A: Change management is a very complex subject. In my experience, the vast majority of bench scientists are totally on board in principle. Oftentimes, the bottleneck isn’t the bench scientists being willing—it’s that downstream data scientists don't know what to ask the scientists to do upstream. They know something is wrong, but not how to fix it. Additionally, bench scientists have a lot to do, so even if lab leadership brings in new software, at some point the scientists get slammed and do what’s familiar. In short, it’s not about convincing scientists that new software and data management tools have value, it’s about making the habits stick.
Practically speaking, I often recommend starting with a mechanical turk approach to help with this. Think of what any given piece of software or code needs to do, and have the team start by doing it manually—such as gathering data in a consistent template, or moving data by hand into a specific place. Then build software around the process. You’ve essentially created a space where software can be added. This will be more work for scientists in the short term until you implement the software that automates those tasks, but this process provides much more flexibility, ensures the right fit, and builds appreciation for the final product.
Ultimately, I think a lot of success comes down to making data management consistent AND making processes easier. But if labs can’t do both, the most important thing is not to make things harder.

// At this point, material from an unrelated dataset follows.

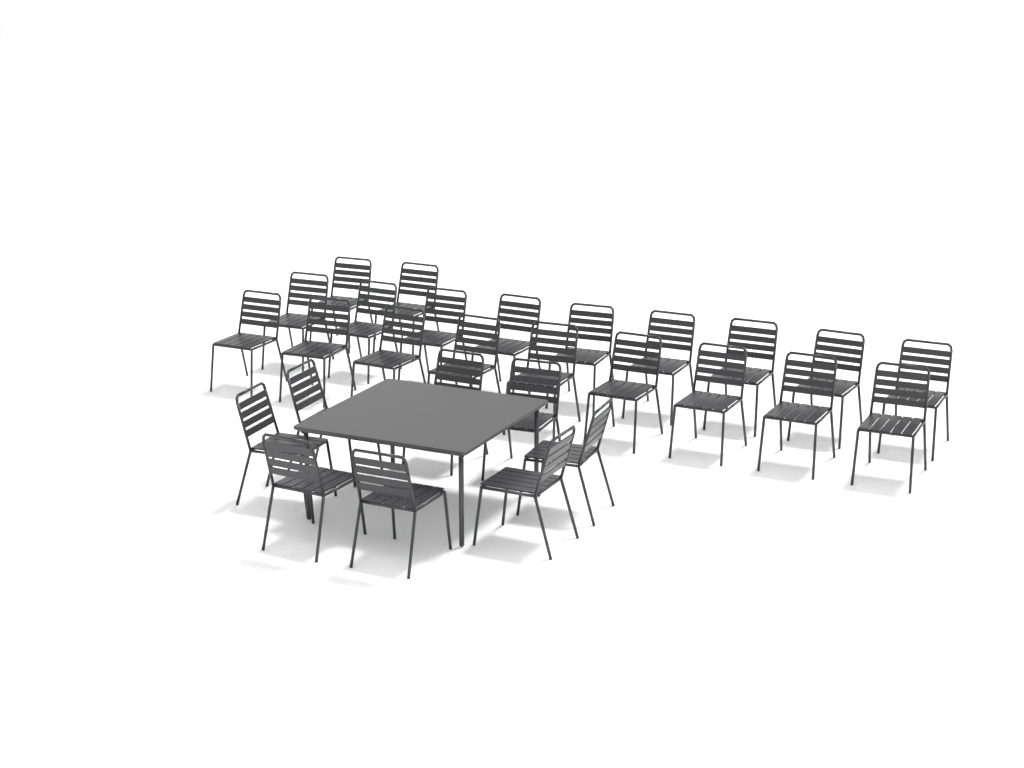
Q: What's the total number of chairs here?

Scientific Data Management: The Foundation for AI, ML, and Other Advanced Tech
Thank you to Jesse for sharing his insights with us today.
Scientific data management may seem like a dry term, but it’s clear from speaking with Jesse just how fundamental it is for labs to succeed. As he pointed out, labs are driven today to collect data not just for IP reasons, but also for reasons of computational biology and complex algorithms. This changes what labs need from software—and it changes how sophisticated they need to be about data collection, storage, and management.
Without a good understanding of scientific data, labs today will fall behind their competitors. That’s why it’s more important than ever for life science organizations to approach scientific data management strategically—even if they don’t have a “data strategy.”